Tactile model of Berlin’s Museum Island

A cultural hot spot you can touch

If you want to touch the Bode-Museum, the New Museum and the other buildings on Museum Island, all you need to do is go to the tactile model in the Lustgarten.

In the middle of the Lustgarten you can see and feel the whole of Museum Island from above in the form of a tactile model. Particularly for people who are blind or visually impaired, the model is an opportunity to get to know the buildings without needing to see them.

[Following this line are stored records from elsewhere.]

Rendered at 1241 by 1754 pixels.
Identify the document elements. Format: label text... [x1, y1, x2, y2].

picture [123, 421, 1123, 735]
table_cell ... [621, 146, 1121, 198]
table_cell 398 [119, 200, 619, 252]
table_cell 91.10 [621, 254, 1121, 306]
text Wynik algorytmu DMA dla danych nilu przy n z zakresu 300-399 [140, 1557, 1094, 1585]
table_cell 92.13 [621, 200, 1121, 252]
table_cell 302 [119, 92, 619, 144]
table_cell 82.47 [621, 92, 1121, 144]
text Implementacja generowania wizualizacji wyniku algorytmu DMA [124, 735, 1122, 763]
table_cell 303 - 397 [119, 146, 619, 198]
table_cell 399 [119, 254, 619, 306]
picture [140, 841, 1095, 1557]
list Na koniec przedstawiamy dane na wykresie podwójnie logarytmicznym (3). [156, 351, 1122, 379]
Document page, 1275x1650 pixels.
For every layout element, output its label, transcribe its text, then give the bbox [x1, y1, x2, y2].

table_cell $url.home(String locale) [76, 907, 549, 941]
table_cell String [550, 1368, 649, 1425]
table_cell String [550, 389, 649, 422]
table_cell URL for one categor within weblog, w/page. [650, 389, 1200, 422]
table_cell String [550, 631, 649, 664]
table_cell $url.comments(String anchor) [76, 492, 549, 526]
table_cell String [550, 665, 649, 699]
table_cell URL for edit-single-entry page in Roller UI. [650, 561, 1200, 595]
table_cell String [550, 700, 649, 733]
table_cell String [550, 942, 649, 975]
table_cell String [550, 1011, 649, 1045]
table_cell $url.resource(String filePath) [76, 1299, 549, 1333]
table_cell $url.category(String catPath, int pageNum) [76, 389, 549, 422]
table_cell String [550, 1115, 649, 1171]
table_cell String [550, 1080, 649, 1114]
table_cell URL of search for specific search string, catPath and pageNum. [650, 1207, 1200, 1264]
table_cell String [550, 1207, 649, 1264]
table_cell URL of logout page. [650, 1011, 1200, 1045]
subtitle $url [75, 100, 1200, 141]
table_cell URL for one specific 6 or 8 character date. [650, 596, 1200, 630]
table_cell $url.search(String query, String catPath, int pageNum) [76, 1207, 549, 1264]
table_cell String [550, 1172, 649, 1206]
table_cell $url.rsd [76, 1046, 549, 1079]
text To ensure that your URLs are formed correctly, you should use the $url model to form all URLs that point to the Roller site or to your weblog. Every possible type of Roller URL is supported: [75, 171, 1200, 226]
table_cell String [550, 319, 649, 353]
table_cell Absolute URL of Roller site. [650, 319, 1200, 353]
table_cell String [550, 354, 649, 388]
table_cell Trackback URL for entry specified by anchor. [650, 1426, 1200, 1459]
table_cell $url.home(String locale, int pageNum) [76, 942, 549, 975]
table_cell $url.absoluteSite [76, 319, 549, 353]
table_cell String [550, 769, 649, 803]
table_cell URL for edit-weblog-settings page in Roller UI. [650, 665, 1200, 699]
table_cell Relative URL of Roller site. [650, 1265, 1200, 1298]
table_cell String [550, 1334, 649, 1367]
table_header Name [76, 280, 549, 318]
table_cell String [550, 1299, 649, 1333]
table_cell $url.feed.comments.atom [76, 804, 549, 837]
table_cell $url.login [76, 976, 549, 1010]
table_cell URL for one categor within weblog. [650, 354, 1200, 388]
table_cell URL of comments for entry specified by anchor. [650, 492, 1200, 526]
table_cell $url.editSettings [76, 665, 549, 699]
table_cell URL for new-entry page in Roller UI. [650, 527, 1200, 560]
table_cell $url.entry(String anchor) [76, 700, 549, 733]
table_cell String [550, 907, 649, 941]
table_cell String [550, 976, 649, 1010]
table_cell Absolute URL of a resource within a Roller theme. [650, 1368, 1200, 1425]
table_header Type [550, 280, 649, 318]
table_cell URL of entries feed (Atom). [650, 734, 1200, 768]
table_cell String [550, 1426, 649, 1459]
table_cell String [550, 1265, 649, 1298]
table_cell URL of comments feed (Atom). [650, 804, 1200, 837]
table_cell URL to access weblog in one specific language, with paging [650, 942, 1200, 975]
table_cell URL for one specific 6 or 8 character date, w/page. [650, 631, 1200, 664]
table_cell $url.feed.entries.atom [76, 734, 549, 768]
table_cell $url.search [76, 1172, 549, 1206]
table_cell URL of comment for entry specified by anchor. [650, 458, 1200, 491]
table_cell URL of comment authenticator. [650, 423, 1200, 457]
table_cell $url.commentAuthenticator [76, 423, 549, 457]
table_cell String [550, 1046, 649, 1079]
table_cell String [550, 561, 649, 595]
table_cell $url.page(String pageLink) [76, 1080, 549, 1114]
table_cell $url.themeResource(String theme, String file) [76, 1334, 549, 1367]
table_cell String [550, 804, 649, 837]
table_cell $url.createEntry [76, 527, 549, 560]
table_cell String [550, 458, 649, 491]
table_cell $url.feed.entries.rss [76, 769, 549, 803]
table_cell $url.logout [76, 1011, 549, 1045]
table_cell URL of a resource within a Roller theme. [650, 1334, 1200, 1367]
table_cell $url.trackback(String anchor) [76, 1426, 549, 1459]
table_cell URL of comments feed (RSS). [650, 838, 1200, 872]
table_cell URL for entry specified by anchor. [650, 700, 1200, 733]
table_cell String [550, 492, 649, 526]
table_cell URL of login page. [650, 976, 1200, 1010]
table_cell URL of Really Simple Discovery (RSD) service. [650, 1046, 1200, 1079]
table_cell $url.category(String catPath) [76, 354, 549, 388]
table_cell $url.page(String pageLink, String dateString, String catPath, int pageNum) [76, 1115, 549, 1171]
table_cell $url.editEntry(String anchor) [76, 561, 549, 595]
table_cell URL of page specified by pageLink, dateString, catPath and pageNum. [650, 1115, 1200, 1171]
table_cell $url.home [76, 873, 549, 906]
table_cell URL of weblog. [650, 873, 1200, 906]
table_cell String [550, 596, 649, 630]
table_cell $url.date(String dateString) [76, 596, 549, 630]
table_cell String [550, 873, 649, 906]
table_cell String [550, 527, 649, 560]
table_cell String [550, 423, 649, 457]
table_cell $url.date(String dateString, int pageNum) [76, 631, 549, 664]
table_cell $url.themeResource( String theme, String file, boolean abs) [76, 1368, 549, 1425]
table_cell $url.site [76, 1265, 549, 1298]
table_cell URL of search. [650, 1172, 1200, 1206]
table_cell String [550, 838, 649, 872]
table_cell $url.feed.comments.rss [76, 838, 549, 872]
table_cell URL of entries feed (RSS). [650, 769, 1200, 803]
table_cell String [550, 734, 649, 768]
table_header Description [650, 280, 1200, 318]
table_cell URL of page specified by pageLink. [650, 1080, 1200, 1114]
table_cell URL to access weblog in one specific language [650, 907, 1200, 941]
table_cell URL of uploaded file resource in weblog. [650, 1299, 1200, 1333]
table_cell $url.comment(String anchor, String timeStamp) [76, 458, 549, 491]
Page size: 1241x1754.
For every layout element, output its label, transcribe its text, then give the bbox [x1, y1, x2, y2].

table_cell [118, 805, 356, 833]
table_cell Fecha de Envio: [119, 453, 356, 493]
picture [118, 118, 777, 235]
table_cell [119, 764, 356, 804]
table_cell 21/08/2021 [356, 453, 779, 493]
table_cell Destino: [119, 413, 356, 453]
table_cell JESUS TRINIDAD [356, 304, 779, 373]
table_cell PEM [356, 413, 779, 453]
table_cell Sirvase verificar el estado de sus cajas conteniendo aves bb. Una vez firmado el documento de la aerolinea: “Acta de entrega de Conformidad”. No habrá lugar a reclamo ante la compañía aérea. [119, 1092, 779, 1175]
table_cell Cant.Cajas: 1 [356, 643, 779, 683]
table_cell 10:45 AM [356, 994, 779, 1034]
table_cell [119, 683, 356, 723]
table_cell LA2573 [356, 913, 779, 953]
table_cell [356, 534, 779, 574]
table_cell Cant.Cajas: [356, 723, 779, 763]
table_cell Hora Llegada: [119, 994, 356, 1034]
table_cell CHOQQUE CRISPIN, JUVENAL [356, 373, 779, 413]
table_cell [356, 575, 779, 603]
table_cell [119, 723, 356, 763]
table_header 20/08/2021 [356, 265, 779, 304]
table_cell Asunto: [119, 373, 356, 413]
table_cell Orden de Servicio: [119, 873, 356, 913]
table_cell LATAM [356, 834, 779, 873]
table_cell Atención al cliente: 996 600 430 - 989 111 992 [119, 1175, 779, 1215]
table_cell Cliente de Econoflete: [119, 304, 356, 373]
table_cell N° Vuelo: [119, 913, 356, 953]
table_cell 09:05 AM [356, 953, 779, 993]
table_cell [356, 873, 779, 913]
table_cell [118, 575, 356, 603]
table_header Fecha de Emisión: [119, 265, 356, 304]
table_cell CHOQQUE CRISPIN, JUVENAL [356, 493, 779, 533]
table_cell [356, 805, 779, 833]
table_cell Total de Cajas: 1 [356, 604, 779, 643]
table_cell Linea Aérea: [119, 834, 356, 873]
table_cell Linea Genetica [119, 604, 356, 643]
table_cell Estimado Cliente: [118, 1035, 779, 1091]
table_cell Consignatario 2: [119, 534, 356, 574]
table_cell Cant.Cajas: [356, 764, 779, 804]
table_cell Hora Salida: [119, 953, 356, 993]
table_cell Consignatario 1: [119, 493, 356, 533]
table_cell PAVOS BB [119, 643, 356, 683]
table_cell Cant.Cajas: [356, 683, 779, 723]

An architectural and cultural ensemble

Everyone knows the the currently closed Pergamon Museum, the Bode-Museum, the Altes Museum, the Neues Museum and the Alte Nationalgalerie. Nowhere in Berlin are the treasures of cultural history so closely concentrated as on Museum Island. The Neo-Baroque architecture of the museums, the Spree winding around the island and the colossal dome of Berlin’s cathedral draw fascinated looks from visitors every day. And what many sighted people take for granted is now (almost) as easy for visually impaired people to get to know.

The tactile model of Museum Island

The tactile model helps people who are blind, visually impaired or even sighted explore Berlin’s Museum Island. Sized 150 x 70 centimetres, it is a 1:450 scale model of the UNESCO world heritage site. It is set on a waist-high sandstone plinth, so everyone can feel the buildings, roads and waterways. Notes in sighted and Braille letters provide information on important orientation points and buildings. The bronze model was designed by the German sculptor and object designer Egbert Broerken, who has created a series of other tactile bronze works in more than 120 places around Europe.

The initiators of the tactile model

The artist Egbert Broerken was commissioned many years ago by the Rotary Club of Münster to create a bronze three-dimensional model for visually impaired people. He became famous for his bronze models of cities. However, the tactile model in the Lustgarten is his only work in Berlin. In late 2011 the finished model of Museum Island was presented by Berlin’s Rotary Club to the Prussian Cultural Heritage Foundation, which runs the Berlin State Museums.

For another tactile tour of discovery you can go to the Senate Department for Urban Development and the Environment, where you can find a tactile model depicting Berlin’s city centre and all its landmarks.